After reviewing the numbers, I am convinced the receipts to General Fund will be reduced by approximately 30 percent ($98 million) to $230 million from projected income of $328 million. Total expenses of $286 million were anticipated. Spending reductions of approximate $56 million (income $230 million - expenses $286 million) should be considered.
Tom Durham, council candidate: No, I am not comfortable with the budget as currently proposed by staff. It does not reflect the reality of the downward spiral of tax revenue we are currently facing, which will continue for several months, at a minimum.
I am also opposed to across the board cuts, since we need to be thoughtful and tactical in budget reductions. I am reluctant to specify a certain amount, since it will need to reflect the reduction in revenue for future months.
Bill Crawford, council candidate: I’m not comfortable with it, simply because it’s too fluid to address at this time. Of course, we must make cuts, but temporary cuts will not be the long-term solution. We ultimately must figure out how to put everyone back to work and open up our businesses.
We do not want to hinder, even potentially destroy, the industries and businesses that support us; we want to help them succeed. As a city, our finances function like a household budget. We can’t print money like the federal government. We can only spend what we take in.
Tammy Caputi, council candidate: I’m deeply uncomfortable with the budget as presented. Reduce spending to realistically match decreased revenues. We are projecting a $25-million shortfall in annual revenues; that’s just speculation for now.
Scottsdale is heavily dependent on sales tax and tourism, a revenue model which has failed in past recessions.

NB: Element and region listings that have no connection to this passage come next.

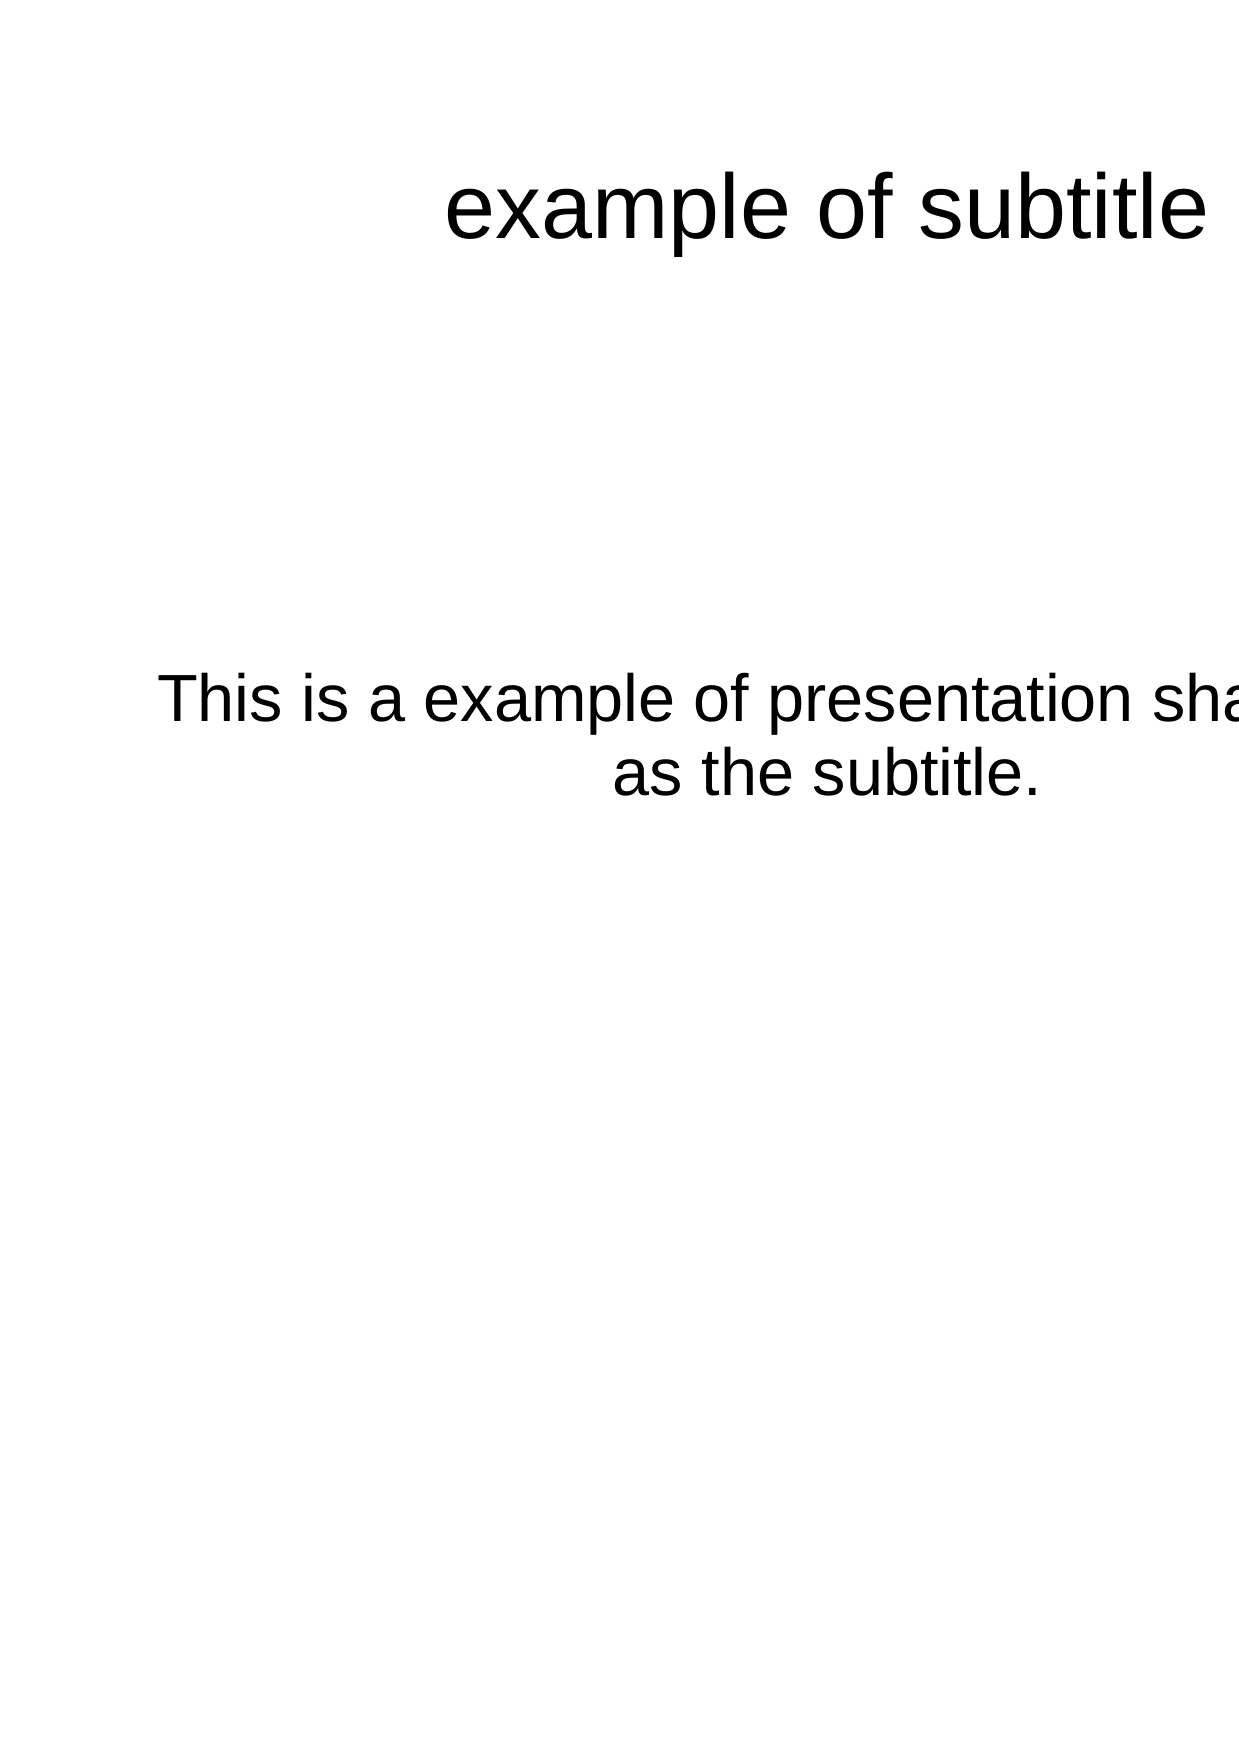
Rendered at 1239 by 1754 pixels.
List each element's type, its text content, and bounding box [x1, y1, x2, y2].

title example of subtitle [121, 102, 1239, 311]
subtitle This is a example of presentation shape used as the subtitle. [121, 344, 1239, 1127]
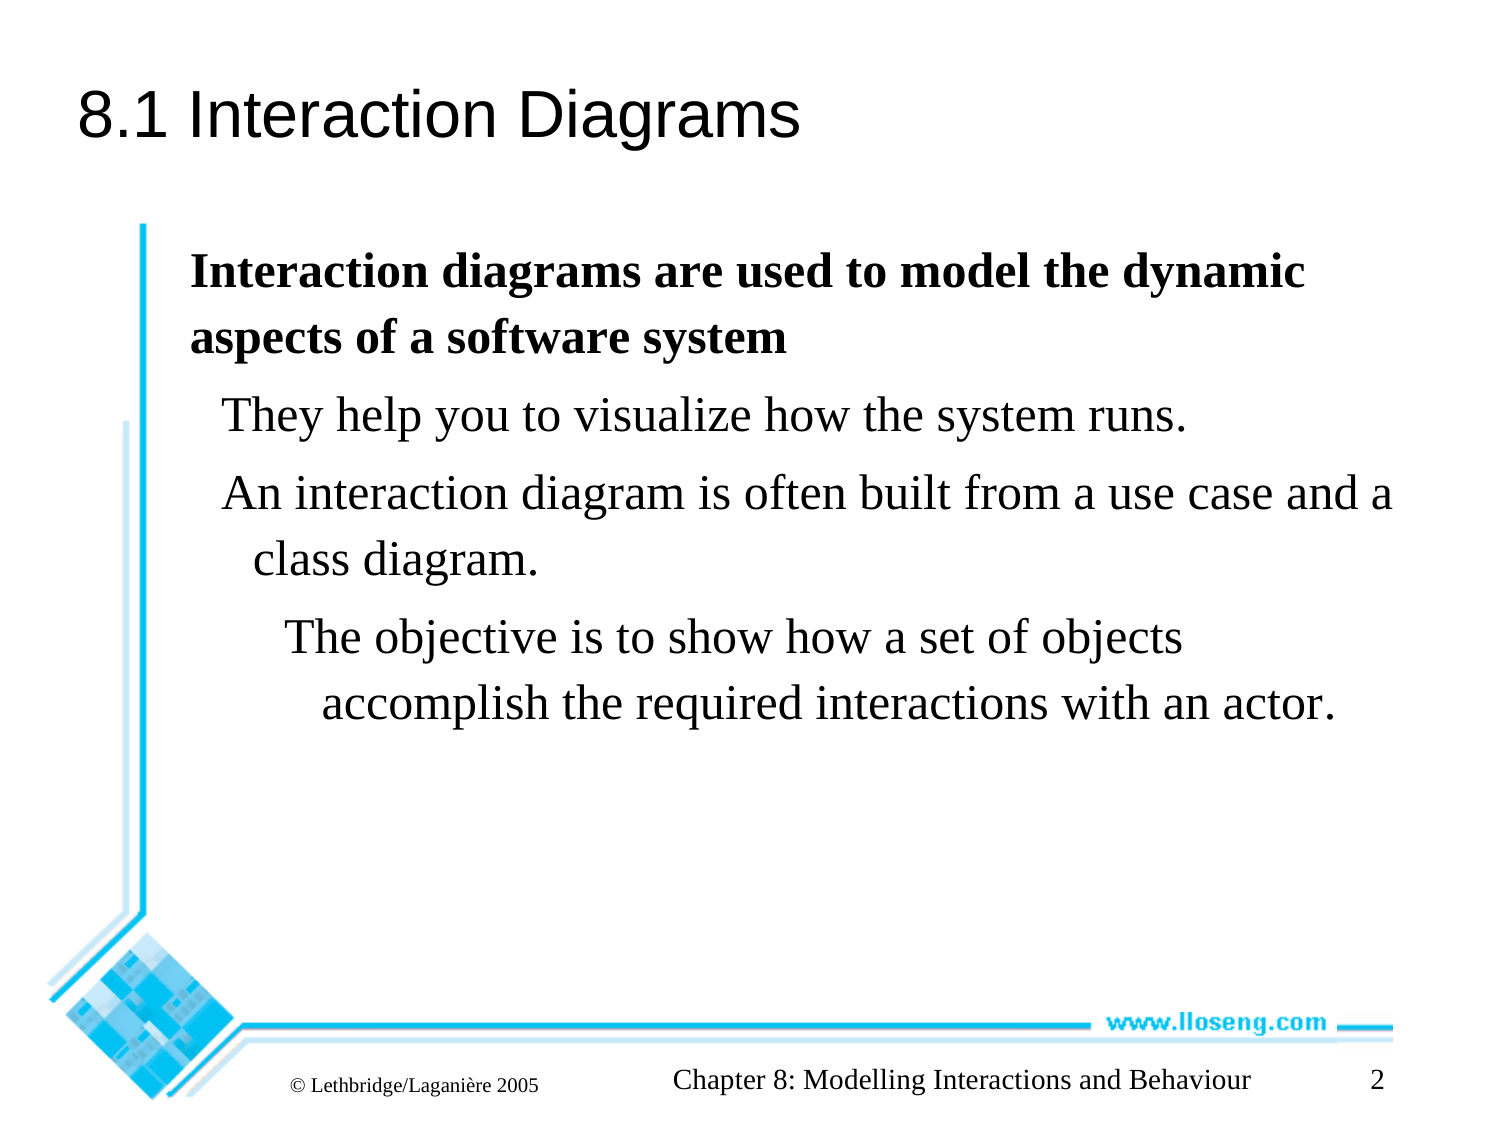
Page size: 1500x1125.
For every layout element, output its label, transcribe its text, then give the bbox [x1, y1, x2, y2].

title 8.1 Interaction Diagrams [62, 37, 1413, 188]
text_box Chapter 8: Modelling Interactions and Behaviour [624, 1050, 1300, 1125]
list Interaction diagrams are used to model the dynamic aspects of a software system They help you to visualize how the system runs. An interaction diagram is often built from a use case and a class diagram. The objective is to show how a set of objects accomplish the required interactions with an actor. [174, 224, 1413, 1013]
text_box © Lethbridge/Laganière 2005 [275, 1062, 601, 1125]
picture [35, 212, 1393, 1102]
text_box <number> [1325, 1050, 1401, 1125]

Michael Auerbach, council candidate: The budget as presented has the good, the bad, and the ugly. The city has a surplus, good. The revenue from taxes will be about 40-50 percent less than that of last fiscal year, bad. Will the recovery be a V, U or a W shaped one? Will a static trend set in 3 months from now, 12 months, or 18 months from now, ugly?
The lack of data makes an already difficult decision that much harder. Staff needs to provide more revenue projection. The city has a Triple-A credit rating. Maintaining this is paramount. Sweeping funds to cover loses is not a good idea. Delaying cost cutting is even worse.
Not going through with already planned Capital Improvement Projects has proven unwise in the past. Changing service and program levels to bring them in line with revenue is the fiscally conservative approach I would take.